所给文本:
○ ○ ○ ○ ○

Risk factors of bone loss in elderly patients with critical illness

Hongjie Tong1, Feiyan Pan1, Xing Shao1, Xiaoling Zhang1, Hongying Ni1, Kun Chen1,()   

  1. 1. Department of Intensive Care Medicine, Affiliated Jinhua Hospital, Zhejiang University School of Medicine, Jinhua 321000, China
  • Received:2021-10-13 Published:2022-05-28
  • Corresponding author: Kun Chen
引用本文:

童洪杰, 潘飞艳, 邵兴, 张晓玲, 倪红英, 陈琨. 老年重症患者骨质流失相关危险因素分析[J/OL]. 中华老年病研究电子杂志, 2022, 09(02): 22-26.

Hongjie Tong, Feiyan Pan, Xing Shao, Xiaoling Zhang, Hongying Ni, Kun Chen. Risk factors of bone loss in elderly patients with critical illness[J/OL]. Chinese Journal of Geriatrics Research(Electronic Edition), 2022, 09(02): 22-26.

目的

探讨老年重症患者骨质流失的相关危险因素。

方法

纳入2020年7月至2021年7月浙江大学医学院附属金华医院收治的老年重症患者,测量其入住ICU前后的骨密度数据,T值下降>10%为存在骨质流失。先采用t检验、秩和检验、χ2检验比较骨质流失组与对照组临床资料的差异,再通过多因素logistic回归分析骨质流失的相关危险因素。

结果

共纳入老年重症患者71例,骨质流失组41例,对照组30例。与对照组比较,骨质流失组入院时氧合指数较低、序贯器官衰竭评估评分较高、接受连续性肾脏替代治疗患者的比例较高、机械通气时间及制动时间均较长(t=-3.516,χ2=8.019,Z=-3.990、-3.161、-2.056,P<0.05或0.01)。两组患者入ICU时实验室检查指标中仅白细胞计数、C反应蛋白、白介素-6的差异有统计学意义(t=2.682,Z=-3.108、3.307,P<0.01)。多因素分析结果显示,引起患者骨质流失的相关危险因素包括入ICU时SOFA评分高、白介素-6水平高,住ICU期间行CRRT以及机械通气时间长(OR=1.223、1.080、6.635、1.004,P<0.05)。

结论

老年重症患者住ICU期间发生骨质流失的风险较高,引起骨质流失相关的危险因素包括入ICU时SOFA评分高、白介素-6水平高,住ICU期间进行CRRT以及机械通气时间长。

Objective

To identify the risk factors of bone loss in elderly patients with critical illness.

Methods

Elderly patients with critical illness admitted to Affiliated Jinhua Hospital, Zhejiang University School of Medicine during July 2020 and July 2021 were enrolled in the study. Quantitative ultrasonography was used to assess the bone mass. Those T value decreases by more than 10% were defined as bone loss. The differences of clinical data between bone loss group and control group were observed by T test, rank sum test, χ2 test, and the related risk factors of bone loss were determined by multivariate logistic regression analysis.

○ ○ ○ ○ ○

练习任务:
A. 请修改这篇论文摘要：从“探讨老年重症患者骨质流失的相关危险因素。”起，一直到“CRRT以及机械通气时间长。”止，把这一部分重新写出，并将其中的“骨质流失组”改为“骨量丢失组”。
B. 根据这篇论文摘要，研究中判定患者存在骨质流失的标准是什么？

数据摘录:

○ ○ ○ ○ ○

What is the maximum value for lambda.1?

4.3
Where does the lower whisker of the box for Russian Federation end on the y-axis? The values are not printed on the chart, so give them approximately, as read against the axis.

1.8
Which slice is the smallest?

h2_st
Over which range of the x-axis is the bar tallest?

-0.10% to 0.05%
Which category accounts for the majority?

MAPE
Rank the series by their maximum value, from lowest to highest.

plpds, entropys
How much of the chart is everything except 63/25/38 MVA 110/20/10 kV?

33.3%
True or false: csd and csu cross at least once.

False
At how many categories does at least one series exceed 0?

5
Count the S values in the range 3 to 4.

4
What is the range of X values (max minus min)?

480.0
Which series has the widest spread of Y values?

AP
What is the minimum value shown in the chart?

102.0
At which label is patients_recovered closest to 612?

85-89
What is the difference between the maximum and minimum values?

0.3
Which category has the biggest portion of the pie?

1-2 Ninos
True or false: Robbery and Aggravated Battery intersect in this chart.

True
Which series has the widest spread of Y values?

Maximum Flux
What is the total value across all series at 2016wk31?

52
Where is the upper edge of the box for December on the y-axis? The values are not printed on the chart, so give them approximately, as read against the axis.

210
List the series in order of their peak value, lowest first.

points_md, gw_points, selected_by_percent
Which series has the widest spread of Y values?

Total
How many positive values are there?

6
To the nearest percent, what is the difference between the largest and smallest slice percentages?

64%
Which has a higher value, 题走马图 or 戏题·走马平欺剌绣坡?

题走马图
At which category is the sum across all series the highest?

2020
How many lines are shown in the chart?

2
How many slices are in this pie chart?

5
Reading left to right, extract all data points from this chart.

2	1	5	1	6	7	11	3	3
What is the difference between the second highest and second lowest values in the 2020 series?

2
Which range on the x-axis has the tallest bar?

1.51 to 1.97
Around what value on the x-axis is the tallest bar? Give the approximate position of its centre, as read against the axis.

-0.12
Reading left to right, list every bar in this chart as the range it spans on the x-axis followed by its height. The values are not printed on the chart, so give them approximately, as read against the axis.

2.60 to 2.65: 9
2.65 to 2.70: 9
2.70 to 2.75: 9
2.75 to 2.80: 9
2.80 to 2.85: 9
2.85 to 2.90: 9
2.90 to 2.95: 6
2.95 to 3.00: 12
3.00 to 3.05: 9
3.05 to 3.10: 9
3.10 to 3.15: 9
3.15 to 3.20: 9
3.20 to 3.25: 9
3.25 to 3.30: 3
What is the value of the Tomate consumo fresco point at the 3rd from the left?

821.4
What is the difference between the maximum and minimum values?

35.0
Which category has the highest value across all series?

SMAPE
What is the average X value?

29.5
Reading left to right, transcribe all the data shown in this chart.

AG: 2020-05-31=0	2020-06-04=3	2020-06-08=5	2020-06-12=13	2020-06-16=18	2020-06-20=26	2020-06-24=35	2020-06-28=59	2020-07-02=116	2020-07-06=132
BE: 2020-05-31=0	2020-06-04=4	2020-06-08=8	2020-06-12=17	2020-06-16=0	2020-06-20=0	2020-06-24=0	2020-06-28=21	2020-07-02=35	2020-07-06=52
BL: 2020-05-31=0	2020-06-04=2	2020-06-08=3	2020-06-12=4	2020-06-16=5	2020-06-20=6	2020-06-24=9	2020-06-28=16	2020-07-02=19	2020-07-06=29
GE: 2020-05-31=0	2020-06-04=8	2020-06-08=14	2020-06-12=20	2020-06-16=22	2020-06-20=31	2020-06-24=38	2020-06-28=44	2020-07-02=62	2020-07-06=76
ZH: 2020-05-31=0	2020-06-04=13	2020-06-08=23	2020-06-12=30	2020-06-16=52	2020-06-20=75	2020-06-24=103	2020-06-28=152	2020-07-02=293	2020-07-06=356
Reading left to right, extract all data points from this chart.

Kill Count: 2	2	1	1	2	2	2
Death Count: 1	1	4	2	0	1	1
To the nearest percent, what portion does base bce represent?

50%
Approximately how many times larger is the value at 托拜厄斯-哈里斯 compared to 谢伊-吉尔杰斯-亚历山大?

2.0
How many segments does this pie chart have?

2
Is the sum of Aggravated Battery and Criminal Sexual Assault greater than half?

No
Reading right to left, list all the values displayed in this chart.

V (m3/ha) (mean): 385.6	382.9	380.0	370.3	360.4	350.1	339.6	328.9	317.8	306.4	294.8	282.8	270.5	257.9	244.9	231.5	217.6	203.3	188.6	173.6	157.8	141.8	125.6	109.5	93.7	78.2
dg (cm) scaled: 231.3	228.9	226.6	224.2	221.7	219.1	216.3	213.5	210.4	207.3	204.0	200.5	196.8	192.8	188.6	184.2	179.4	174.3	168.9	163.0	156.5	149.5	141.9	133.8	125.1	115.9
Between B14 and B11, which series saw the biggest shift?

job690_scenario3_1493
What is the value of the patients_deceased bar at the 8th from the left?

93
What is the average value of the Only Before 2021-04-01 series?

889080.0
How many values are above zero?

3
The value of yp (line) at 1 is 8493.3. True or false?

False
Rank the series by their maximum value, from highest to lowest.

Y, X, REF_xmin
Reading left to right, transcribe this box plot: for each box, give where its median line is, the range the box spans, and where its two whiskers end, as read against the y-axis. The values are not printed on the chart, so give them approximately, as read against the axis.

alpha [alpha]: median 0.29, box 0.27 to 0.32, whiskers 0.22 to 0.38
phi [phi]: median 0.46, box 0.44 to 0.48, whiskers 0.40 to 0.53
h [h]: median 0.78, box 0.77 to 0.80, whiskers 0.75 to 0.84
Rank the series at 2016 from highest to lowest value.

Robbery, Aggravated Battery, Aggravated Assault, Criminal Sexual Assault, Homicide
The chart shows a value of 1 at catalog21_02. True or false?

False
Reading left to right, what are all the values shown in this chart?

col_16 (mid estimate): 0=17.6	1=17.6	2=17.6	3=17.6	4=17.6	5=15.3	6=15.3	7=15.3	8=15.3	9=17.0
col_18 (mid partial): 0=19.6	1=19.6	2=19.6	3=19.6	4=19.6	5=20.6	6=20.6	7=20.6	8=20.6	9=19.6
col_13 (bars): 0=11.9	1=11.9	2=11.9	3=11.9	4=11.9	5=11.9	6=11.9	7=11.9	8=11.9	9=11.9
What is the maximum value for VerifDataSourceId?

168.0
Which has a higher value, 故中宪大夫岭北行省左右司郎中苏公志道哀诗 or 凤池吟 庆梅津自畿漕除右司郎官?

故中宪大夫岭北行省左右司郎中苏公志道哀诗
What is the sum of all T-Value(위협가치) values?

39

○ ○ ○ ○ ○

参考答案:
A.
探讨老年重症患者骨质流失的相关危险因素。

方法

纳入2020年7月至2021年7月浙江大学医学院附属金华医院收治的老年重症患者,测量其入住ICU前后的骨密度数据,T值下降>10%为存在骨质流失。先采用t检验、秩和检验、χ2检验比较骨量丢失组与对照组临床资料的差异,再通过多因素logistic回归分析骨质流失的相关危险因素。

结果

共纳入老年重症患者71例,骨量丢失组41例,对照组30例。与对照组比较,骨量丢失组入院时氧合指数较低、序贯器官衰竭评估评分较高、接受连续性肾脏替代治疗患者的比例较高、机械通气时间及制动时间均较长(t=-3.516,χ2=8.019,Z=-3.990、-3.161、-2.056,P<0.05或0.01)。两组患者入ICU时实验室检查指标中仅白细胞计数、C反应蛋白、白介素-6的差异有统计学意义(t=2.682,Z=-3.108、3.307,P<0.01)。多因素分析结果显示,引起患者骨质流失的相关危险因素包括入ICU时SOFA评分高、白介素-6水平高,住ICU期间行CRRT以及机械通气时间长(OR=1.223、1.080、6.635、1.004,P<0.05)。

结论

老年重症患者住ICU期间发生骨质流失的风险较高,引起骨质流失相关的危险因素包括入ICU时SOFA评分高、白介素-6水平高,住ICU期间进行CRRT以及机械通气时间长。

B. 测量患者入住ICU前后的骨密度，T值下降超过10%即判定为存在骨质流失。